The Art of Up-Cycling

The Art of Up-Cycling
Published: November 21, 2019

As there are more and more people out there who are conscious about the environment and the impact of our waste, there are more people who are looking for ways to reduce their household rubbish. There are all sorts of trends that have popped up because of this,  such as zero-waste living or minimalism. Although these are noble causes, most people are looking for things that they can easily implement into their already busy lives. One thing that most people have heard of is recycling.
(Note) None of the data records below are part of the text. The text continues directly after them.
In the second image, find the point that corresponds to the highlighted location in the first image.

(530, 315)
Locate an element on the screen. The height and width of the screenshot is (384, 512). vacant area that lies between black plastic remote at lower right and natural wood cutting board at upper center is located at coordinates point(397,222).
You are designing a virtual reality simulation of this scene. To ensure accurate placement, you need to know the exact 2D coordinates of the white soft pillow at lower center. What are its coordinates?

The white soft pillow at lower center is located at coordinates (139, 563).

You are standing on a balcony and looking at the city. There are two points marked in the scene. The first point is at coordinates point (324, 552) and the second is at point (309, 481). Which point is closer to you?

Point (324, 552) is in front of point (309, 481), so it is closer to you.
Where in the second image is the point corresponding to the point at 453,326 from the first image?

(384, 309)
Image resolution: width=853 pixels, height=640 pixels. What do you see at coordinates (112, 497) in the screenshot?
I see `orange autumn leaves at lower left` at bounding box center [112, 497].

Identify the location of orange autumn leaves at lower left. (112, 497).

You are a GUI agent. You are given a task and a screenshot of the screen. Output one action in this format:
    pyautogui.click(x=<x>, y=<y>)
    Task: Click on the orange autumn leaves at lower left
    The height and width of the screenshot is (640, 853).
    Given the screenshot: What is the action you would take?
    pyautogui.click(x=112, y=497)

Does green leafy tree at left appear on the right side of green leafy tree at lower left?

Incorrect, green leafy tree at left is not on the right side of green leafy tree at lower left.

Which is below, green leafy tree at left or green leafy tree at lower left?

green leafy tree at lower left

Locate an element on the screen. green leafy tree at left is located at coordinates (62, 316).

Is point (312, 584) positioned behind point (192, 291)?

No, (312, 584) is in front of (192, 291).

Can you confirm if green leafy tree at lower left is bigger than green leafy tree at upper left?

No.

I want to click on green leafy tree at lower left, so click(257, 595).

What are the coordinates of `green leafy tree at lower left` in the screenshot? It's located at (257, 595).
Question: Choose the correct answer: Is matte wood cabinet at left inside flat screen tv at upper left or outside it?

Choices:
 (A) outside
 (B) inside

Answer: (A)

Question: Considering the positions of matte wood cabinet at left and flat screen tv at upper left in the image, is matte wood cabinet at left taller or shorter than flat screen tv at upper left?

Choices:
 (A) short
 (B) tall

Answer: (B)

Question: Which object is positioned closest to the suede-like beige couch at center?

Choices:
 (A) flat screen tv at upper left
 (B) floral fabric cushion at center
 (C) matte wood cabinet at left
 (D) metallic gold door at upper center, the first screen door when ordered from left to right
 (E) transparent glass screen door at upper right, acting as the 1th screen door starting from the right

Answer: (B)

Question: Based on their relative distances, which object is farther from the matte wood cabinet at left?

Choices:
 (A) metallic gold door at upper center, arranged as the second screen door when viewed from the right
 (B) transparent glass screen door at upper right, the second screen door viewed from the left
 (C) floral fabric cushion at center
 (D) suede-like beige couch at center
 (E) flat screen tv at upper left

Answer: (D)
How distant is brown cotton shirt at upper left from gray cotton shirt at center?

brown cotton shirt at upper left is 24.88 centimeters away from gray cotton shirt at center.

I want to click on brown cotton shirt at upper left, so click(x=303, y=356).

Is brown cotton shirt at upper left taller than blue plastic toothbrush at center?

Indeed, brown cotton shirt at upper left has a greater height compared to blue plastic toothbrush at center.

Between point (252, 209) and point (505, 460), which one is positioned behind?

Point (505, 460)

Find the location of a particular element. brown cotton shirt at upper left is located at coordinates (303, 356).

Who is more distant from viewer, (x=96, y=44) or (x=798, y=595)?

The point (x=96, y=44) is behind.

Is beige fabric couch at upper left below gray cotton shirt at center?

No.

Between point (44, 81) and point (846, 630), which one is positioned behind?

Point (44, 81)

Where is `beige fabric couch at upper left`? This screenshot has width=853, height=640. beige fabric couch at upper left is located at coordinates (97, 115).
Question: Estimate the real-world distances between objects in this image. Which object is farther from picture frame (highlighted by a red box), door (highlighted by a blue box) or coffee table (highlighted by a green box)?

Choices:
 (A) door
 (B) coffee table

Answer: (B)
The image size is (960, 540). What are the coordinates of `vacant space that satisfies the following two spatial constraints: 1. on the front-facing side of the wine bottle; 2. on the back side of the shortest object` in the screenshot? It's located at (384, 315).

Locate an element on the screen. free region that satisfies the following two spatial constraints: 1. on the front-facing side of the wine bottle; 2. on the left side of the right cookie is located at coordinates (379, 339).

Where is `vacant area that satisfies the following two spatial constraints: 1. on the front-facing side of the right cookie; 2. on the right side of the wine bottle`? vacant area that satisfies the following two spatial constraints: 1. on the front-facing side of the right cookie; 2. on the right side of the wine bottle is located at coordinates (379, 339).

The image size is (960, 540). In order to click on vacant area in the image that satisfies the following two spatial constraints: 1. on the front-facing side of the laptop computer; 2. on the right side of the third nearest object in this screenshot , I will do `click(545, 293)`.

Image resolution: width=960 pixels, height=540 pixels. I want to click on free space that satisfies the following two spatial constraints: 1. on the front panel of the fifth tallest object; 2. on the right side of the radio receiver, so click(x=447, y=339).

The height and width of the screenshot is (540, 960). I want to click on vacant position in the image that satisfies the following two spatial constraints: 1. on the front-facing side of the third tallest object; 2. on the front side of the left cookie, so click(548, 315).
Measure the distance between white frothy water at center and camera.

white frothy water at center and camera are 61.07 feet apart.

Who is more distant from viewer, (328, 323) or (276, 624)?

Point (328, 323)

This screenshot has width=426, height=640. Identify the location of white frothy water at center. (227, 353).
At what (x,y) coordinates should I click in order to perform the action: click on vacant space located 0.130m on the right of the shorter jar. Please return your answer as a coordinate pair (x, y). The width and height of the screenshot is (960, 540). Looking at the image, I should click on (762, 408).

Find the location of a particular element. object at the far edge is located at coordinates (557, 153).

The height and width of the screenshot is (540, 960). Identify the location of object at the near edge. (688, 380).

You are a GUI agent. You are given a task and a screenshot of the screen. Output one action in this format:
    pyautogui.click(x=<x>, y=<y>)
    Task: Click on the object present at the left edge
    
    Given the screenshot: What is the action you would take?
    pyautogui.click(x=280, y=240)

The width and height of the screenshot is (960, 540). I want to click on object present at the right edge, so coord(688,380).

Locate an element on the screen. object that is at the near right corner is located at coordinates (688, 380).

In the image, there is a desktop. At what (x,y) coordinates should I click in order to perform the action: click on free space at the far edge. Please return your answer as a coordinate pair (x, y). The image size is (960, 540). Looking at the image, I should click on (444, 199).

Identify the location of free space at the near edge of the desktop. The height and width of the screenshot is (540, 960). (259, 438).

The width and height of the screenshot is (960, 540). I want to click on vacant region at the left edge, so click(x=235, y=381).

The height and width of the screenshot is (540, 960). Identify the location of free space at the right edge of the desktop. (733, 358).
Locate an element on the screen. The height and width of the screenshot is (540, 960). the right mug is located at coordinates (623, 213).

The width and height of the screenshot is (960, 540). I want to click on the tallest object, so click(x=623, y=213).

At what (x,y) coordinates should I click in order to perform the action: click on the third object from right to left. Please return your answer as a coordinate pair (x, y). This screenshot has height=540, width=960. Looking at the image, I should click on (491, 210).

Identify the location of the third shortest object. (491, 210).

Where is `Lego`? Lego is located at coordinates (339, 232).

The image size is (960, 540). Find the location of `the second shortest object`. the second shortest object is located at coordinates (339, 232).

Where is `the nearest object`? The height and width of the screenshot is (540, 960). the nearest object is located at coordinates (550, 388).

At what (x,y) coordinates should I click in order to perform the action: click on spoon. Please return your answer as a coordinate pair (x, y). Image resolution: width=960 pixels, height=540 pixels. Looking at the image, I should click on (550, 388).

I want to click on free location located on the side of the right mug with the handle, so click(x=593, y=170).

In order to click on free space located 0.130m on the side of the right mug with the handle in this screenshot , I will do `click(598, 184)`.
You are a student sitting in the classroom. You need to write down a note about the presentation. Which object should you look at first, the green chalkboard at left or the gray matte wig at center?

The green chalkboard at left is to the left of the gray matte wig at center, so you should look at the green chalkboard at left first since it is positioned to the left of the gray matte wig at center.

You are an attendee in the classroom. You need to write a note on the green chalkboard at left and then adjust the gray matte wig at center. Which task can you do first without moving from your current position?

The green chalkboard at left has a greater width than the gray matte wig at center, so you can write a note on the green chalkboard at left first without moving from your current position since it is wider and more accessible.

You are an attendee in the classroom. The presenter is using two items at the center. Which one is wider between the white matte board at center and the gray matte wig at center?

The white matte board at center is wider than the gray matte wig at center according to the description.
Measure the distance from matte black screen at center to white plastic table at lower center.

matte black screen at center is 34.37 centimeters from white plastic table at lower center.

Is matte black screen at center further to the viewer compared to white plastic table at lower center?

Recycling involves the disposal of items that can be converted into something else into a recycling bin. From there, these items are sorted out at a recovery facility and are then processed into usable materials. These materials can then be used by manufacturing companies to make things such as glass, paper, or plastic. While this is all well and good, there are many common household items that cannot be made into something else and so cannot be recycled.

Some examples of these items include:

  • coffee cups
  • Tissues
  • soft plastics such as bags, drinking straws, packaging

It is a good idea for people to educate themselves on these items and try to reduce purchasing them as much as possible. But another great thing that people can do is up-cycle.

What exactly is up-cycling?

Up-cycling is a term that describes transforming an item into something else that is useful. For example, if someone was looking to throw away a jar, they could decorate that jar with their kids and then store their paint brushes in it. There are many clever people out there who have even taken raw materials such as wood or metal items to make art out of them.

Some great examples of upcycling include:

  • Using old bicycle wheels to act as a base for a table
  • Repurposing old car tyres to grow potatoes in
  • Finding magazine pages to put into picture frames.

The sky is limit when it comes to up-cycling and many people will love the fact that they can be so inventive and creative when partaking in this activity. The great news is that as it is growing in popularity, there are plenty of ideas that can be found online and that can be easily implemented at little or no cost.

Can up-cycling really help the environment?

Research has shown that the average Australian produces 1.5 tonnes of waste in just one year. Much of this waste is avoidable such as plastic packaging and food waste. As this is the case, it can be concluded that households can partake in simple actions such as recycling or up-cycling to reduce the load that they are putting into landfill. This can not only be a fun thing to do with family members and friends but it can also create a ripple effect which may lead to others thinking about how much waste they are creating in their own homes.

Up-cycling can turn into a great hobby (or even a business) for many and people can feel good about the fact that they are reducing their carbon footprint. In conclusion, there are small things that we can do that can not only help the environment but that can make us feel good too.